The Bangladeshi ambassador to the Saudi Arabia is the official representative of the Government of Bangladesh to the Government of the Saudi Arabia.

==List of ambassadors==

A partial list is available on the website of the Embassy of Bangladesh in Riyadh.

- Md.
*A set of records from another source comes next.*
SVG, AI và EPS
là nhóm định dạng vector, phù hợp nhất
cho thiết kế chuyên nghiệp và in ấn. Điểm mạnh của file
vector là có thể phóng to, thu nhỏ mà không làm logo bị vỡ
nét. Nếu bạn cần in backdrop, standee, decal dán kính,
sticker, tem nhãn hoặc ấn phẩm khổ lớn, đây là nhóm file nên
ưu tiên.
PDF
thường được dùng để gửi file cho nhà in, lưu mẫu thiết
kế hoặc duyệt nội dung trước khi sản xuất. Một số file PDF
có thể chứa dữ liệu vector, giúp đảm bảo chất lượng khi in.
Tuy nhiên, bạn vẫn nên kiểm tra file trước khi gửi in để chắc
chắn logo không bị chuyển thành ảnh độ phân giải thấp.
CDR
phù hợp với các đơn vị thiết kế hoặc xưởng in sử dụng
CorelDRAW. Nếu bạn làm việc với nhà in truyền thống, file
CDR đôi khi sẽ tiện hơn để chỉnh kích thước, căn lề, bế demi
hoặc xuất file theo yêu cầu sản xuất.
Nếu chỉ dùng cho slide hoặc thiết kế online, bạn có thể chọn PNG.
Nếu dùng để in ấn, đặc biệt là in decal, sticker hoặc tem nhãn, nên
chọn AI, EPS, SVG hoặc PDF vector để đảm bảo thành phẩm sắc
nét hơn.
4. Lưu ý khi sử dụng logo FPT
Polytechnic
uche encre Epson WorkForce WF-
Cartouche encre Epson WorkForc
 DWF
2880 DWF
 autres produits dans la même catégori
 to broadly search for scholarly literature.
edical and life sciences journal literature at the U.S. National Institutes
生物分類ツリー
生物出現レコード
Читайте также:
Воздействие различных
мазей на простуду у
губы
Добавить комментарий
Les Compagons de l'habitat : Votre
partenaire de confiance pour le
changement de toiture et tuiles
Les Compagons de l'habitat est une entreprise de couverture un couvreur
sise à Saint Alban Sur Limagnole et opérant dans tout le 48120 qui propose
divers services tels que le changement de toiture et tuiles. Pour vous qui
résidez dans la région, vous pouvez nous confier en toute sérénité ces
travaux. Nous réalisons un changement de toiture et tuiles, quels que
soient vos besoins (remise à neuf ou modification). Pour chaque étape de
Delwar Hossain (26 December 2024 - Present)
- Mohammad Javed Patwary (22 August 2020 – 15 August 2024)
- Golam Moshi (24 February 2015 – 31 July 2020)
- Mohammed Shahidul Islam (27 December 2010 – 3 February 2015)
- M. Fazlul Karim (5 August 2008 - 8 December 2010)
- S. M. Ikramul Haque (8 November 2004 - 19 July 2008)
- S. K. Sharjil Hassan (28 July 2002 - 18 October 2004)
- Mahboob Alam (17 April 2000 - 4 June 2002)
- Abdul Momen Choudhury (23 January 1997 – 7 February 2000)
- Quazi Golam Dastgir (2 February 1988 – 31 December 1991)
- Hedayet Ahmed (1 August 1985 – 30 January 1988)
- Mohammad Mohsin (1981 – 1985)
- Humayun Rashid Choudhury (10 June 1976 – 17 October 1981), first ambassador of Bangladesh to the Kingdom of Saudi Arabia.